Artikel 3 – Financieringsactiviteiten publieke-private sector
Het artikel Financieringsactiviteiten publieke-private sector kan worden opgesplitst in twee delen. Aangezien het IBO Staatsdeelnemingen recent (2013) uitgevoerd is, richt deze beleidsdoorlichting van artikel 3 zich op de mate waarin de Minister van Financiën een verantwoorde en doelmatige besteding van overheidmiddelen stimuleert en regisseert bij omvangrijke investeringsprojecten en transacties van de rijksoverheid alsmede publiek-private investeringen in Nederland.
Artikel 5 – Exportkredietverzekeringen, -garanties en investeringsverzekeringen
In 2014 is met de Exportkredietgarantie reeds een deel van het exportkredietinstrumentarium via een beleidsdoorlichting geëvalueerd. In 2016 zal het gehele artikel worden geëvalueerd.
Artikel 6 – Btw-compensatiefonds
In 2016 staat een beleidsdoorlichting gepland van artikel 6 Btw-compensatiefonds (BCF). Het BCF is een fonds waaruit decentrale overheden betaalde btw kunnen terugvragen en is opgericht om een eind te maken aan de factor btw bij de afweging door decentrale overheden tussen het uitbesteden van werkzaamheden of het uitvoeren ervan door de eigen organisatie. De centrale vraag van de beleidsdoorlichting is of het BCF op een doelmatige wijze effectief heeft bijgedragen aan de afweging van decentrale overheden tussen uitbesteding en inbesteding.
Overig – Begrotingsbeleid
Naast de doorlichtingen van de hierboven genoemde begrotingsartikelen, zal ook het begrotingsbeleid van de overheid worden geëvalueerd via een beleidsdoorlichting. Het begrotingsbeleid kent sinds de begroting 2013 geen eigen artikel9 meer, wat betekent dat volgens de RPE een doorlichting niet noodzakelijk is. Omdat het belangrijk is om gevoerd beleid te evalueren, wordt toch een beleidsdoorlichting begrotingsbeleid uitgevoerd. Deze beleidsevaluatie hangt samen met de Studiegroep Begrotingsruimte en zal op hetzelfde moment aan de Tweede Kamer worden aangeboden.

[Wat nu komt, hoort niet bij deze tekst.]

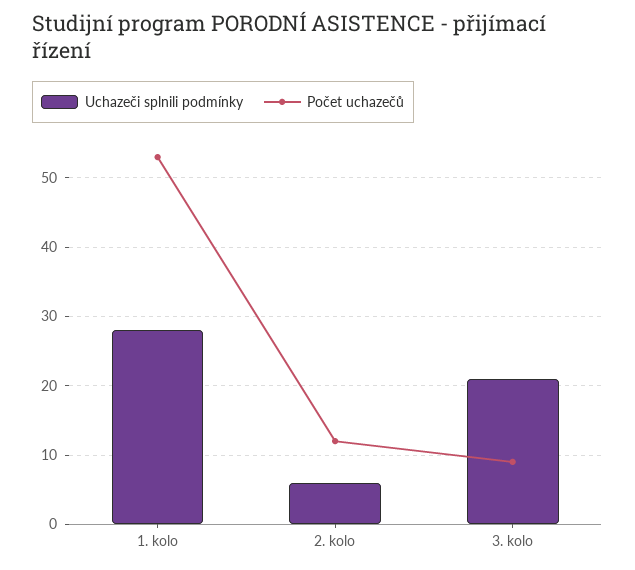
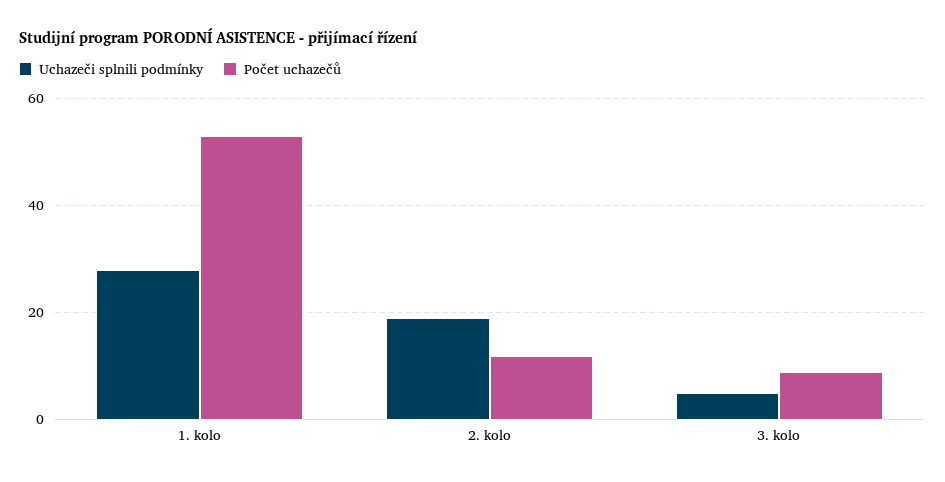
Uchazeči splnili podmínky, 2. kolo: 6 -> 20
Uchazeči splnili podmínky, 3. kolo: 21 -> 5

Vanwege deze samenhang wordt op een aantal punten afgeweken van de gebruikelijke opzet. In het plan van aanpak wordt de beleidsdoorlichting Begrotingsbeleid toegelicht.
Plannen van aanpak
Sinds het aannemen van de motie Harbers10 in het najaar van 2014 wordt de Tweede Kamer voorafgaand aan de start van een beleidsdoorlichting geïnformeerd over de opzet en vraagstelling zodat het mogelijk is om invloed uit te oefenen op de opzet en vraagstelling van de evaluatie. Doordat de motie Harbers pas aangenomen werd na het vaststellen van de begroting, zijn de plannen van aanpak van de beleidsdoorlichtingen in het begrotingsjaar 2015 met een aparte brief11 verzonden. De ervaringen van de diverse Kamercommissies met apart toegezonden brieven per beleidsdoorlichting zijn echter qua procedure en behandelwijze dusdanig bevallen, dat de commissie voor de Rijksuitgaven de Ministeries hebben verzocht deze werkwijze voort te zetten. De plannen van aanpak zullen meelopen met de begrotingscyclus en op Prinsjesdag met een aparte brief aan de Tweede Kamer worden aangeboden.